My half-baked idea would be to synthesize the scaffolded examples and concepts from Griffiths into “skills” that players acquire in a little story-based game. For example, once the players know how to normalize a wavefunction, that becomes a skill or tool at their disposal, and it will be needed to solve future problems.

I still think there’s something here, but I think there are two things I need to figure out: a mechanic for actually “using” the skills they learned, and coming up with some kind of story to drive the whole thing.

Dungeons and Daddies problem

Dungeons and Daddies, s2e49 had a character cast a spell that would reverse gravity for a region of space. Another player pointed out the situation might lead to an interesting physics problem. Well, here it is. I don’t think I’ll actually use it on a Phys 221 exam, unless I really want my students to hate me. Maybe it will be an example problem at some point.

Achromatic Radio Interferometer

A major challenge of precision low-frequency radio cosmology experiments is the natural chromatic nature of interferometers. The physics student will be familiar with Young’s double slit experiment where light passes through two small slits, and interferes to create a fringe pattern on a screen. The spacing of the fringes is related to wavelength or color of the light – shorter wavelengths (blue) create smaller fringe spacing compared to longer wavelengths (red). The spacing of the two slits also affects the fringes – closer slits create larger fringe spacing.

This comes into radio interferometry when we try to use two antennas as sort of “reverse slits,” measuring the light coming in from the sky at many frequencies at once. A given pair of antennas look more spaced out for shorter wavelength light.

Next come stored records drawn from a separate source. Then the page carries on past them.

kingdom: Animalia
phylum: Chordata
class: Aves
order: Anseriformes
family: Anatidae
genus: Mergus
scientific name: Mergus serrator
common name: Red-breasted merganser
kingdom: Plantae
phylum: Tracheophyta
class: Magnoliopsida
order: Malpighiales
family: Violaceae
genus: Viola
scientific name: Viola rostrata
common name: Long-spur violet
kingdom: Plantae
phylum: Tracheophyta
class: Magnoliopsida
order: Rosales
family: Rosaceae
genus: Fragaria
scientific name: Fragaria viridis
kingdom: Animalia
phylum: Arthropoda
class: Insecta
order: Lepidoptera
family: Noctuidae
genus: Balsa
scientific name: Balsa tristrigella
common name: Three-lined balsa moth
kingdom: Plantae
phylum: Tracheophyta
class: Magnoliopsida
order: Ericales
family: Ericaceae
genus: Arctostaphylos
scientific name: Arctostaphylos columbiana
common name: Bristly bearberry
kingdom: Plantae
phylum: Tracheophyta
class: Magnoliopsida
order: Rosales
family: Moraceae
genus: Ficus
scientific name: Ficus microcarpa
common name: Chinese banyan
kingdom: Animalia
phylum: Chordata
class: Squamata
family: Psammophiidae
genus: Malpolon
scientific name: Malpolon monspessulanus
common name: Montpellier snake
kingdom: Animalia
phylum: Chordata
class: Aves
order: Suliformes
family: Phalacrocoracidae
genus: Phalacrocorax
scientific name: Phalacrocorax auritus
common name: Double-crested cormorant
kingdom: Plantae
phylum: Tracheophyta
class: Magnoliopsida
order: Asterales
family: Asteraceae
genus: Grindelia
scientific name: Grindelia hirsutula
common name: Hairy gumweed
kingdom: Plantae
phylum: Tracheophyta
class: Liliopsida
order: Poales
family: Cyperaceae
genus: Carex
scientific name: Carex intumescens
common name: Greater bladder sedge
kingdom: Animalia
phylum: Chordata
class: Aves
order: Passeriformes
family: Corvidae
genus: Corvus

Think about measuring the spacing between the antennas in terms of how many wavelengths fit between them.

My proposed crazy idea to solve this is to create antennas that have a chromatic response that exactly counters the natural chromaticity of the interferometer. If we can somehow make antennas with an electromagnetic “center” that varies with wavelength, we can arrange them so that any pair always has the same number of wavelengths between them.

In the image above, each trapezoid represents an antenna, and the colored dots represent a hypothetical electromagnetic response at different wavelengths. If you pick any two antennas, and imagine sending the monochromatic light through “holes” of the corresponding color, you will always get the same fringe pattern. Red, green, and blue will give you the same fringes for a given pair of antennas.

So all we need is a way to construct these very weird antennas.